Mais il a également formulé des mises en garde à l'approche des élections européennes, qui se tiendront du 6 au 9 juin.

Le président a commencé son discours en déclarant que le combat pour l'Union européenne n'était pas encore gagné et que "nous nous trouvions à un moment de bascule". 

Le président a commencé son discours en déclarant que le combat pour l'Union européenne n'était pas encore gagné et que "nous nous trouvions à un moment de bascule". Il a lancé quelques allusions voilées visant le Rassemblement national, qui devrait arriver en tête des élections de juin, en comparant l’extrême-droite, partout en Europe, aux "habitants d'un immeuble qui ne souhaitent pas de règles de copropriété", marquant ainsi son opposition avec la vision de "l’Europe des Nations", portée notamment par le RN. Le Président a clairement indiqué que le projet européen était "mortel", et qu'il appartenait aux Européens de décider de son évolution. 

L'Autorité de régulation de la communication audiovisuelle et numérique (ARCOM) a d’ailleurs pris la décision de décompter le discours de la Sorbonne du temps de parole de la liste conduite par Valérie Hayer, tête de la liste de la majorité, ajoutant "qu'en l'espèce, si les propos du président de la République n'exprimaient pas un soutien explicite à la liste conduite par Valérie Hayer, ils présentaient néanmoins, dans leur intégralité, un lien direct avec l'élection, notamment dans la mesure où, contribuant à dresser un bilan de l'action passée et exposant les éléments d'un programme, ils pouvaient avoir une incidence sur le scrutin". 

Ces propos sont-ils susceptibles d’inciter les électeurs français à soutenir la liste d'Emmanuel Macron, en juin ? Pour de nombreux Français, les élections européennes constituent une opportunité d’exprimer mécontentement ou approbation à l'égard du gouvernement français, plutôt que de déterminer des préférences quant à l'avenir de l'UE La cote de popularité d'Emmanuel Macron stagne à seulement 31 % d'opinions favorables. 45 % de Français considèrent que le bilan du gouvernement est positif.

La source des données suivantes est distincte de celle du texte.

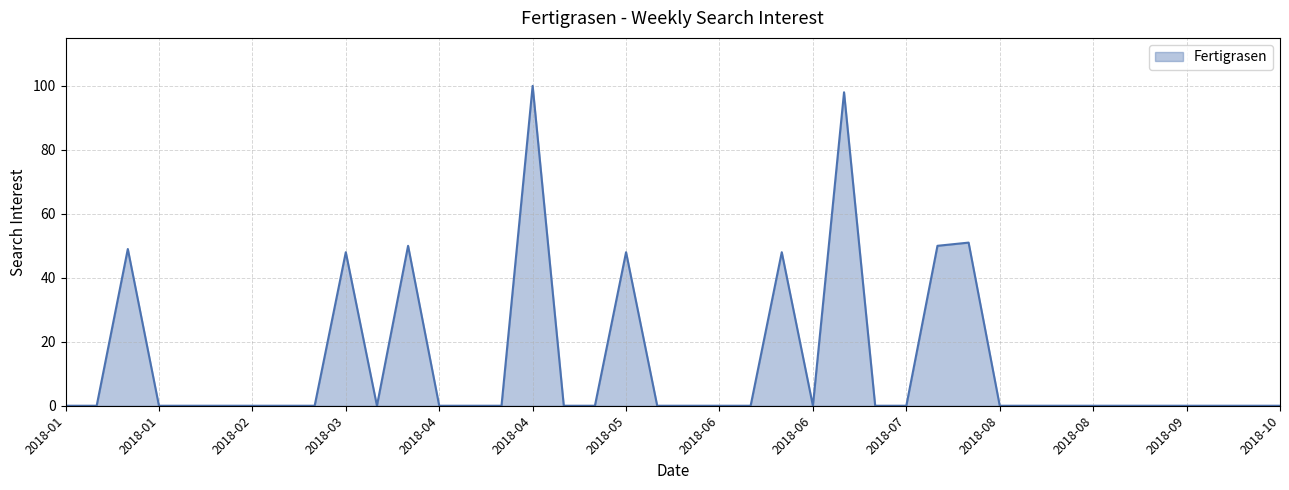

What is the maximum value shown in the chart?

100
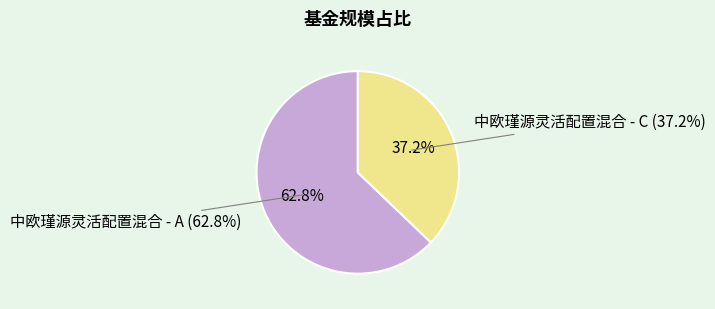

Approximately how many times larger is the value at 中欧瑾源灵活配置混合 - A compared to 中欧瑾源灵活配置混合 - C?

1.7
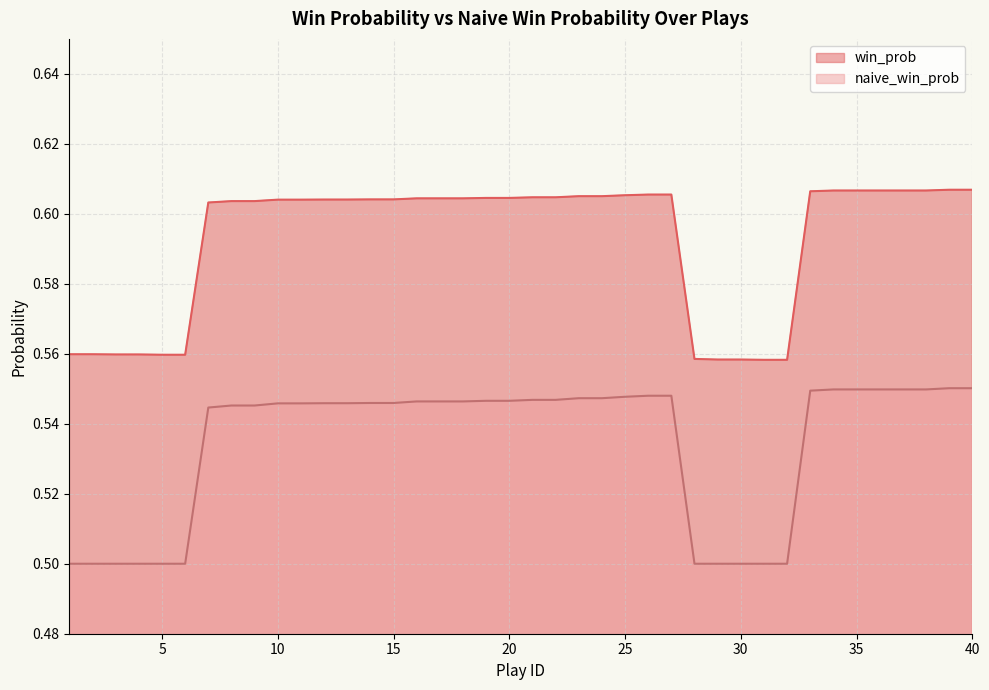

Which series has the largest total across all categories?

win_prob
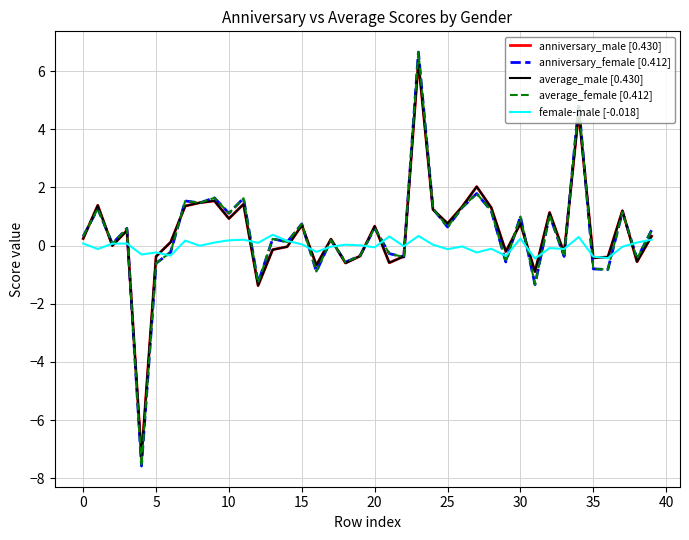

What is the smallest value displayed?

-7.6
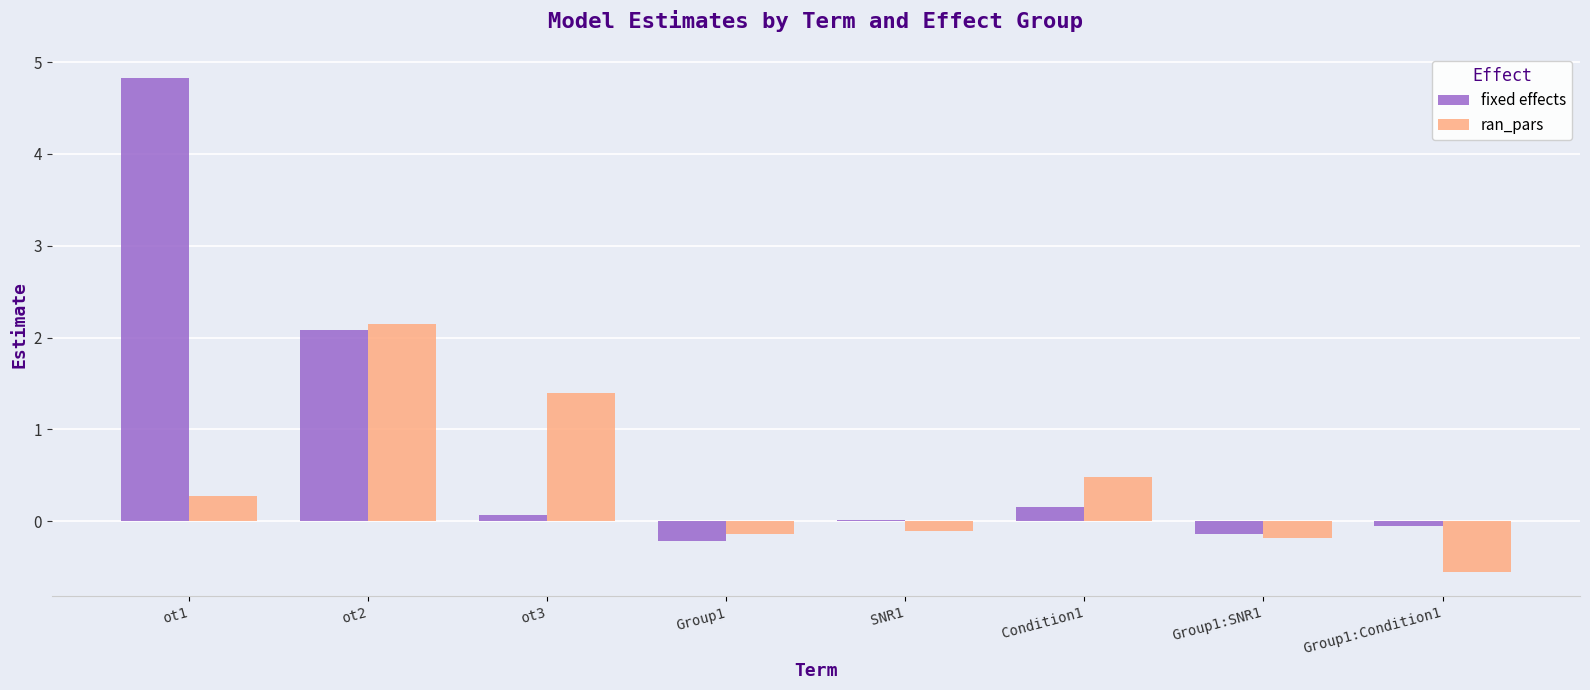

Which series has the largest total across all categories?

fixed effects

Dans ce contexte, il est tout à fait possible que les capitales européennes aient prêté plus d'attention à ce discours que les citoyens français.

Emmanuel Macron apparaît aujourd'hui comme le seul dirigeant capable de prononcer un discours aussi complet sur l'Europe. Il aura eu le mérite de rassurer les États membres sur le fait que l'Union européenne resterait une priorité pour la France. La question est maintenant de savoir s'il sera en mesure de mettre en œuvre sa feuille de route avant la prochaine élection présidentielle de 2027.